**Text**
So determined are the British mainstream media, and all three main English political parties, to maintain patriotic support for the War in Afghanistan, that there has been almost no reporting here of conclusive evidence that the Afghan elections were entirely fraudulent. There are huge discrepancies between the turnout as monitored by UN observers, and as declared by the Afghan “Independent” Electoral Commission. For example:

In Helmand province in the south, where Taliban fighters remain very active, for example, the U.N. estimated that just 38,000 votes were cast while Afghanistan’s Independent Election Commission reported 122,376 votes for the top three candidates, including 112,873 for Karzai. In neighboring Kandahar, the U.N. estimated turnout at below 100,000 voters ?” compared to the commission’s official count of 242,782 votes, 221,436 of them for Karzai.

The interesting thing is that the UN itself has been complicit in covering this up, and the true figures have only been released by a whistleblower, Peter Galbraith, who has naturally been sacked. His motives are immaterial – it was wrong of the UN to suppress this information. For sheer bloody minded cynicism, the response from Edmond Mulet, assistant UN secretary general, takes the biscuit. He stated that the UN was mandated to support the Afghan election, not to monitor it.

http://www.google.com/hostednews/ap/article/ALeqM5ihcxyvLQTtUCreNe2jbrDczmO9aQD9B6JLT81

A smoother but still more cynical confirmation that the UN is going along with fraud came from the Head of the UN’s Afghan mission, Kai Eide, who stated that:

“If one is serious about state-building in Afghanistan, one must allow these nascent institutions to work and to grow. This means allowing them to make their own mistakes.”

This resonates strongly with me because it mirrors exactly the arguments I had with UN officials in Uzbekistan who refused to acknowledge the appalling human rights abuses in the country. In particular, UNICEF point blank would not report the massive use of forced labour of young children in the cotton fields, preferring instead to quote reports from Uzbek government institutions denying this.

Sadly, the majority of international diplomats, Eide and Mulet included, are high living careerists, fleas riding on the back of power, with no principles and with no empathy for the plight of people whose lifestyle does not include an unlimited supply of free champagne.

**Exercise requirements**
Reproduce the text on the Afghan elections word for word, between "So determined are" and "them for Karzai.", inclusive.

**Dataset content**
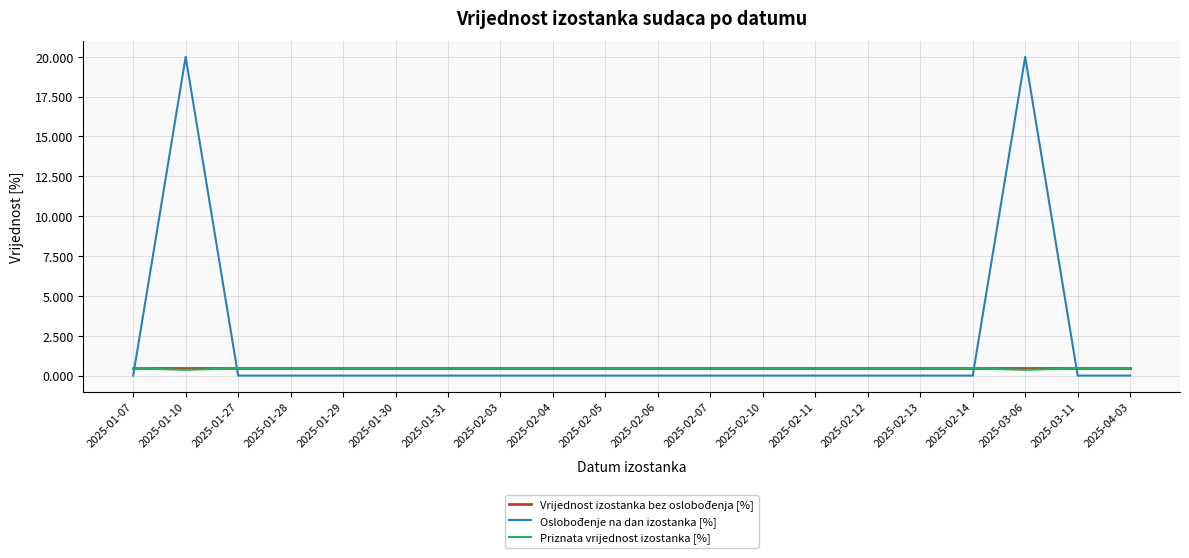

Is it true that Priznata vrijednost izostanka [%] equals 0.5 at 2025-02-12?

True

**Answer to this task**
So determined are the British mainstream media, and all three main English political parties, to maintain patriotic support for the War in Afghanistan, that there has been almost no reporting here of conclusive evidence that the Afghan elections were entirely fraudulent. There are huge discrepancies between the turnout as monitored by UN observers, and as declared by the Afghan “Independent” Electoral Commission. For example:

In Helmand province in the south, where Taliban fighters remain very active, for example, the U.N. estimated that just 38,000 votes were cast while Afghanistan’s Independent Election Commission reported 122,376 votes for the top three candidates, including 112,873 for Karzai. In neighboring Kandahar, the U.N. estimated turnout at below 100,000 voters ?” compared to the commission’s official count of 242,782 votes, 221,436 of them for Karzai.